The framework predicts exactly this pattern: derivative systems excel at bounded tasks with clear success criteria, and struggle with open-ended work requiring judgment that can’t be reduced to pattern-matching.
The Honest Interpretation
This study doesn’t prove AI is useless. It proves that current AI systems are tools, not autonomous workers.
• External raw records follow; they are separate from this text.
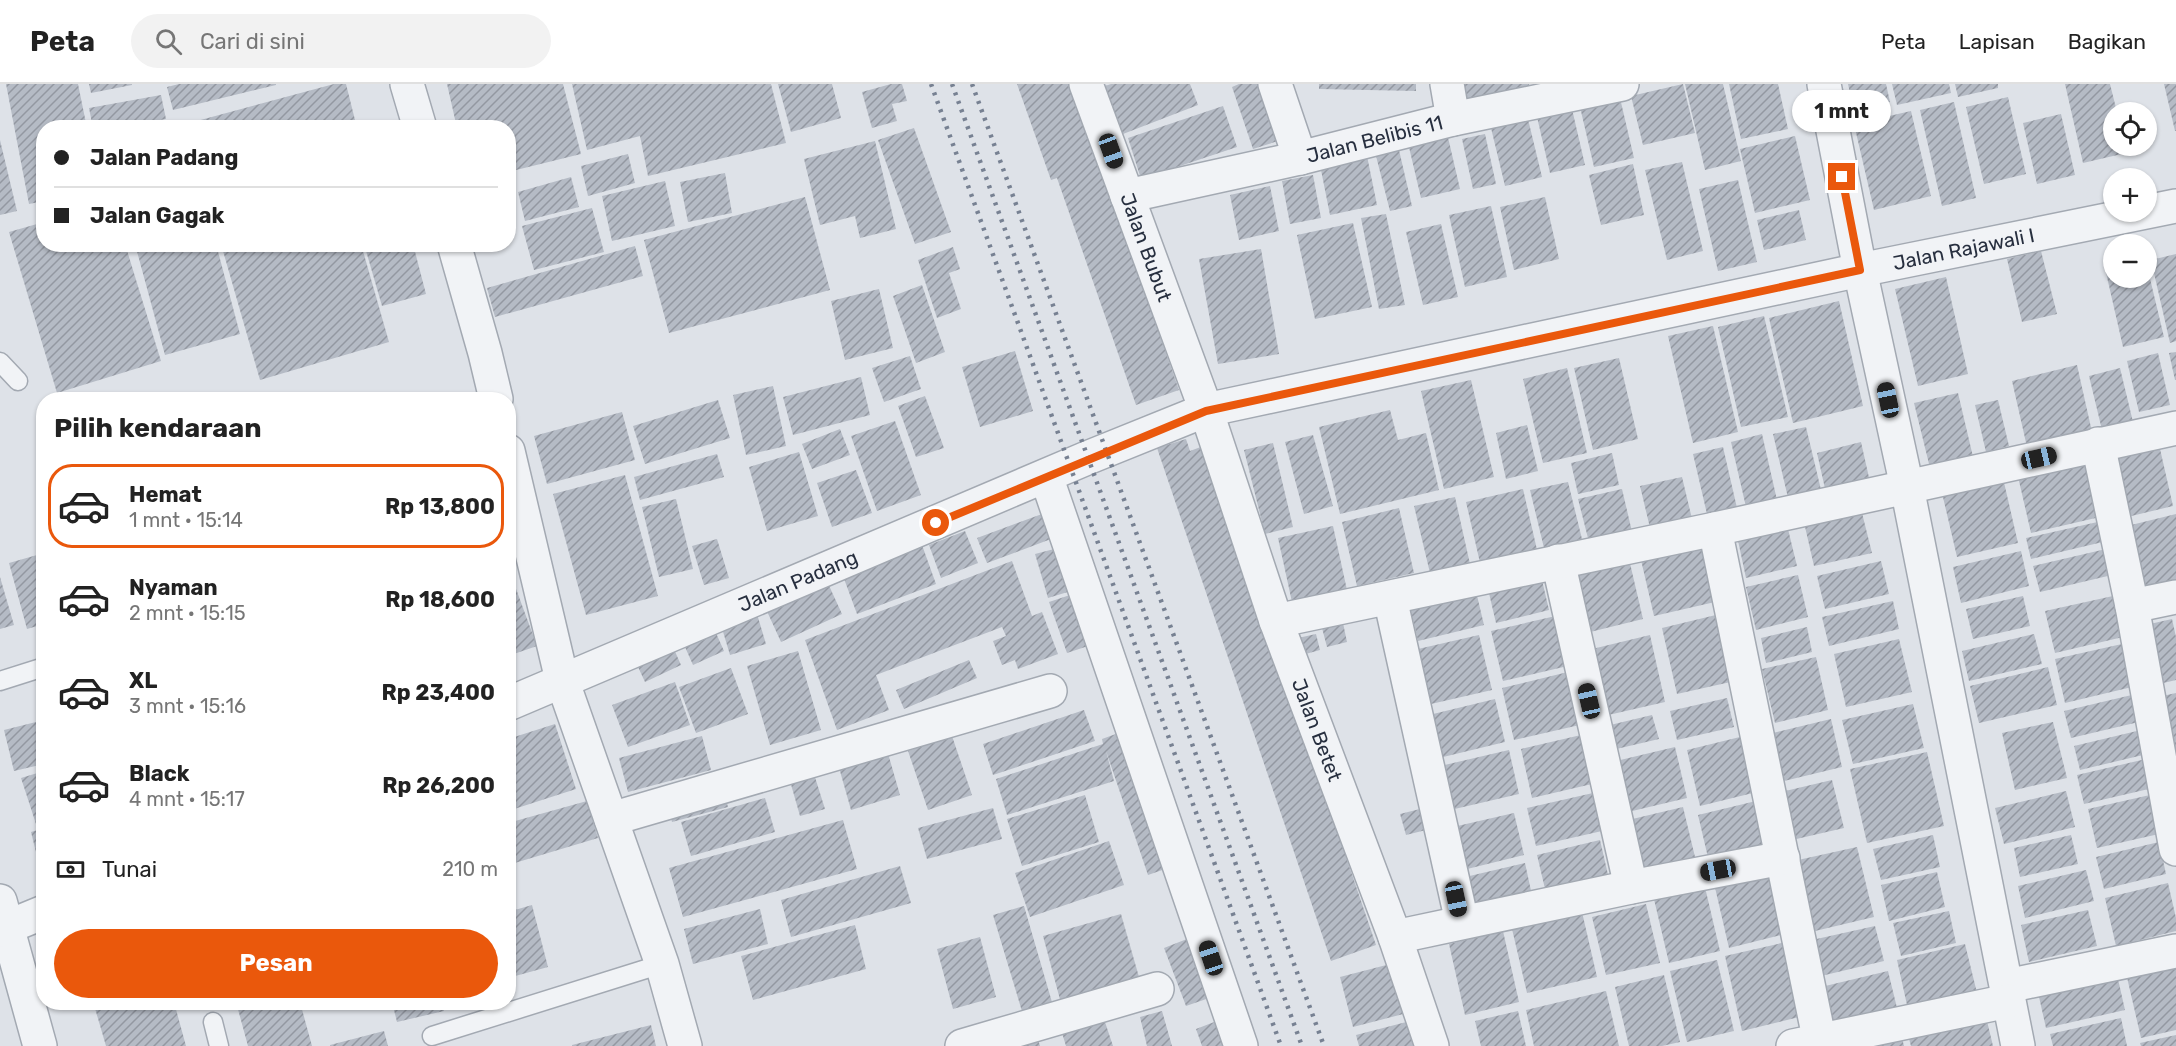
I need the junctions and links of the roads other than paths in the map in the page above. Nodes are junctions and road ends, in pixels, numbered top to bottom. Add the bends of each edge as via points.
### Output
1 (407, 84) edge
2 (1086, 84) edge
3 (1275, 84) edge
4 (1447, 84) edge
5 (1622, 84) edge
6 (1824, 84) edge
7 (1453, 119) junction
8 (418, 120) edge
9 (1300, 158) junction
10 (1127, 195) junction
11 (2176, 206) edge
12 (456, 252) edge
13 (1860, 270) junction
14 (0, 362) edge
15 (18, 381) dead end
16 (494, 392) edge
17 (1206, 411) junction
18 (2176, 428) edge
19 (2098, 444) junction
20 (1087, 458) joint
21 (1046, 476) junction
22 (516, 485) edge
23 (1907, 488) junction
24 (1716, 529) junction
25 (1558, 561) junction
26 (2176, 597) edge
27 (1390, 598) junction
28 (2132, 606) junction
29 (1276, 621) junction
30 (36, 670) edge
31 (562, 680) junction
32 (0, 681) edge
33 (1050, 691) dead end
34 (516, 700) edge
35 (2170, 785) edge
36 (611, 819) junction
37 (2176, 849) edge
38 (1783, 858) junction
39 (1631, 887) junction
40 (36, 914) edge
41 (2, 920) edge
42 (1462, 922) junction
43 (1395, 937) junction
44 (2176, 951) edge
45 (662, 964) junction
46 (1157, 988) dead end
47 (2008, 993) junction
48 (515, 1010) edge
49 (516, 1010) edge
50 (213, 1022) dead end
51 (432, 1036) dead end
52 (1813, 1044) edge
53 (39, 1046) edge
54 (219, 1046) edge
55 (685, 1046) edge
56 (962, 1046) edge
57 (1241, 1046) edge
58 (1432, 1046) edge
59 (2018, 1046) edge

1 - 8 street
2 - 10 street, Jalan Bubut
3 - 9 street
4 - 7 street
5 - 7 street, Jalan Belibis 11
6 - 13 street
7 - 9 street, Jalan Belibis 11
9 - 10 street, Jalan Belibis 11
10 - 17 street, Jalan Bubut
11 - 13 street, Jalan Rajawali I
12 - 16 street
13 - 17 street, Jalan Rajawali I
13 - 23 street
14 - 15 lane
17 - 20 street, Jalan Rajawali I
17 - 29 street, Jalan Betet
18 - 19 street
19 - 23 street
19 - 28 street
20 - 21 street, Jalan Padang
21 - 31 street, Jalan Padang
21 - 57 street
22 - 31 street
23 - 24 street
23 - 47 street
24 - 25 street
24 - 38 street
25 - 27 street
25 - 39 street
26 - 28 street
27 - 29 street
27 - 42 street
28 - 35 street
29 - 43 street, Jalan Betet
30 - 32 lane
31 - 34 street, Jalan Padang
31 - 36 street
33 - 36 street
35 - 37 street
36 - 45 street
38 - 39 street
38 - 52 street via 1817,1028
39 - 42 street
40 - 41 street
41 - 53 street
42 - 43 street
43 - 58 street, Jalan Betet
44 - 47 street
45 - 49 lane
45 - 55 street
46 - 56 street
47 - 52 street
47 - 59 street
48 - 51 lane
50 - 54 lane

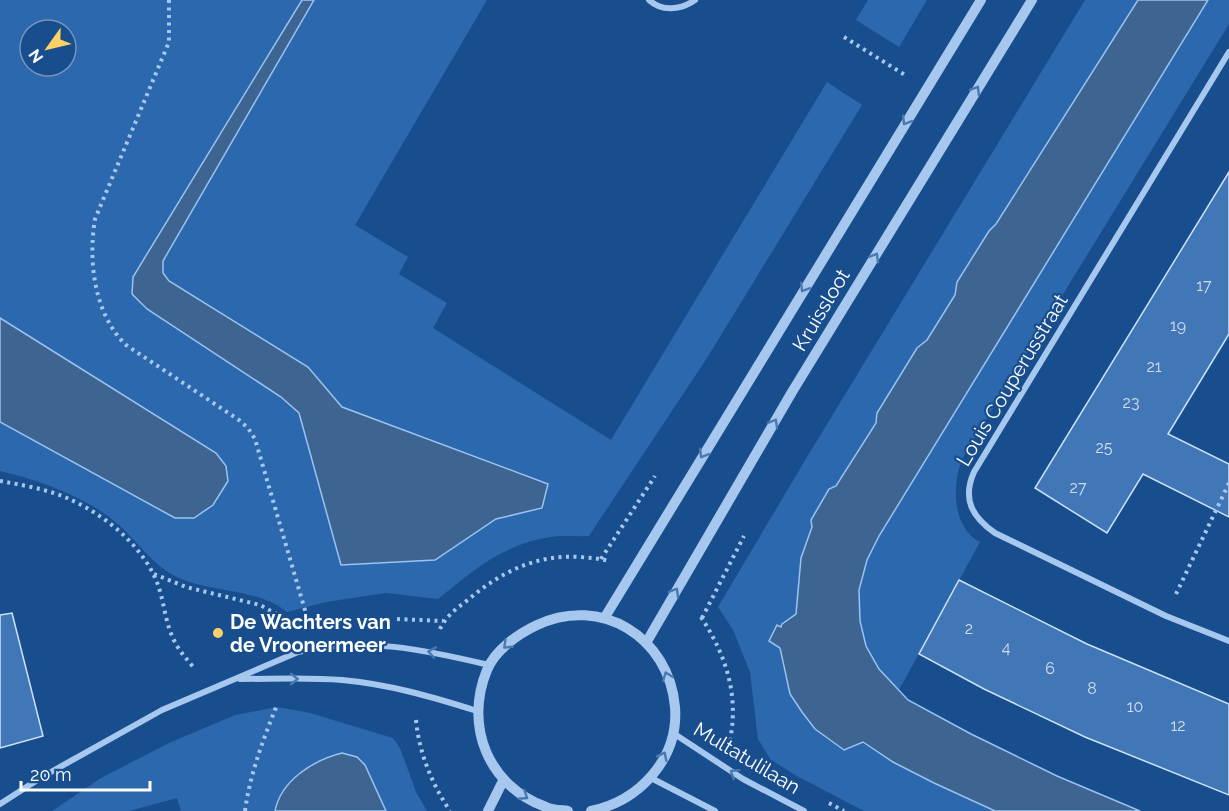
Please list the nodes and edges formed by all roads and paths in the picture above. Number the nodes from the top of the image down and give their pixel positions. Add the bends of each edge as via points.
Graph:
1 (169, 0) edge
2 (649, 0) edge
3 (695, 0) edge
4 (981, 0) edge
5 (1032, 0) edge
6 (844, 37) dead end
7 (1229, 52) edge
8 (906, 76) dead end
9 (0, 481) edge
10 (1229, 483) edge
11 (153, 574) junction
12 (1166, 616) junction
13 (605, 617) junction
14 (311, 629) dead end
15 (289, 630) dead end
16 (1229, 641) edge
17 (646, 643) junction
18 (489, 665) junction
19 (236, 679) junction
20 (212, 688) junction
21 (278, 701) dead end
22 (477, 711) junction
23 (673, 733) junction
24 (651, 778) junction
25 (503, 780) junction
26 (0, 804) edge
27 (547, 810) edge
28 (245, 811) edge
29 (488, 811) edge
30 (568, 811) edge
31 (591, 811) edge
32 (715, 811) edge
33 (804, 811) edge

1 - 14 path via 168,42 95,219 92,258 101,304 116,335 126,345 248,428 255,439
2 - 3 street via 665,8 677,8
4 -> 13 street, Kruissloot
17 -> 5 street, Kruissloot via 792,392
6 - 8 path
7 - 12 street, Louis Couperusstraat via 974,472 968,490 976,516 995,533
9 - 11 path via 51,492 99,515 127,539
10 - 12 path
11 - 15 path via 260,605 280,616
11 - 20 path via 172,638
12 - 16 street, Louis Couperusstraat
13 - 17 street
13 -> 18 street via 552,618 512,640
23 -> 17 street via 675,708 670,684 661,662
18 -> 19 street via 421,650 348,644 298,652
18 - 22 street via 480,687
19 - 20 street
19 -> 22 street via 366,683
20 - 26 street via 112,737
21 - 28 path via 257,756
22 - 25 street via 479,734
24 -> 23 street
33 -> 23 street, Multatulilaan via 744,779
24 - 31 street via 634,794
24 - 32 street
25 -> 27 street
25 - 29 street
27 - 30 street

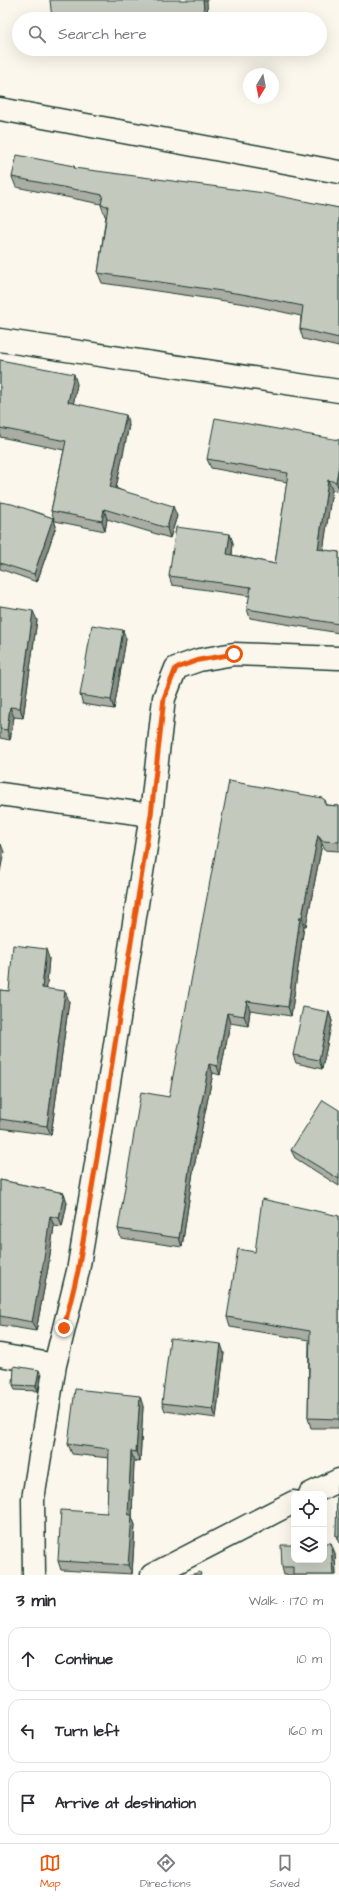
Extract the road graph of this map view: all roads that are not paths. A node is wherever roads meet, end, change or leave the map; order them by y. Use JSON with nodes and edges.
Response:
{"nodes":[{"id":1,"x":0,"y":109,"type":"edge"},
{"id":2,"x":339,"y":172,"type":"edge"},
{"id":3,"x":0,"y":340,"type":"edge"},
{"id":4,"x":339,"y":391,"type":"edge"},
{"id":5,"x":339,"y":658,"type":"edge"},
{"id":6,"x":0,"y":794,"type":"edge"},
{"id":7,"x":151,"y":815,"type":"junction"},
{"id":8,"x":0,"y":1355,"type":"edge"},
{"id":9,"x":55,"y":1365,"type":"junction"},
{"id":10,"x":339,"y":1480,"type":"edge"},
{"id":11,"x":316,"y":1491,"type":"edge"},
{"id":12,"x":291,"y":1504,"type":"edge"},
{"id":13,"x":34,"y":1575,"type":"edge"},
{"id":14,"x":152,"y":1575,"type":"edge"}],
"edges":[{"from":1,"to":2,"type":"street"},
{"from":3,"to":4,"type":"street"},
{"from":5,"to":7,"type":"street"},
{"from":6,"to":7,"type":"street"},
{"from":7,"to":9,"type":"street"},
{"from":8,"to":9,"type":"street"},
{"from":9,"to":13,"type":"street"},
{"from":10,"to":11,"type":"street"},
{"from":12,"to":14,"type":"street"}]}
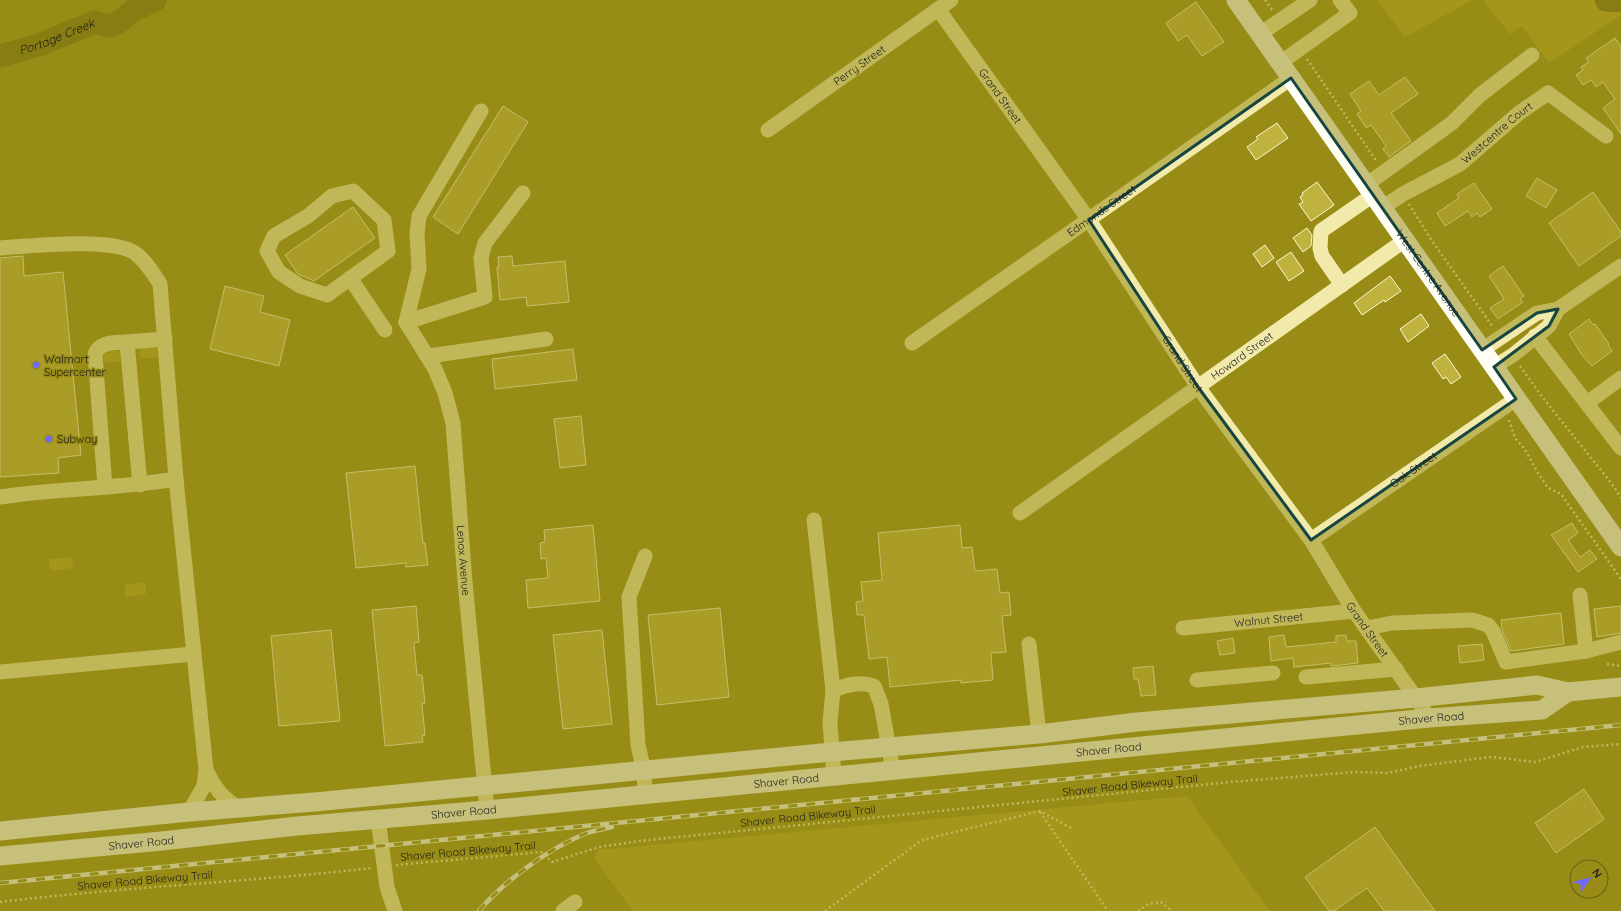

The 2.5% success rate likely represents projects where:
- Requirements were unusually explicit
- The task closely matched training examples
- Minimal judgment was required
For such tasks, AI delivers value. For everything else, which is most professional work, the canyon remains.
Implications
If derivative systems fundamentally cannot access what makes work “professional” or “appropriate” without explicit specification, then:
-
Autonomous AI workers remain distant - Not because of insufficient scale, but because the task requires origination.
-
Human-AI collaboration is the path - AI as tool, human as originator. Derivation augmenting origination, not replacing it.
-
Benchmark skepticism is warranted - Impressive test scores reveal pattern-matching capability, not general competence.
The $144,000 freelancer test didn’t reveal a temporary limitation. It revealed a structural boundary.
References
Mazeika, M. et al. (2025) ‘Remote Labor Index: Benchmarking AI Agents on Real-World Freelance Work’, Center for AI Safety and Scale AI.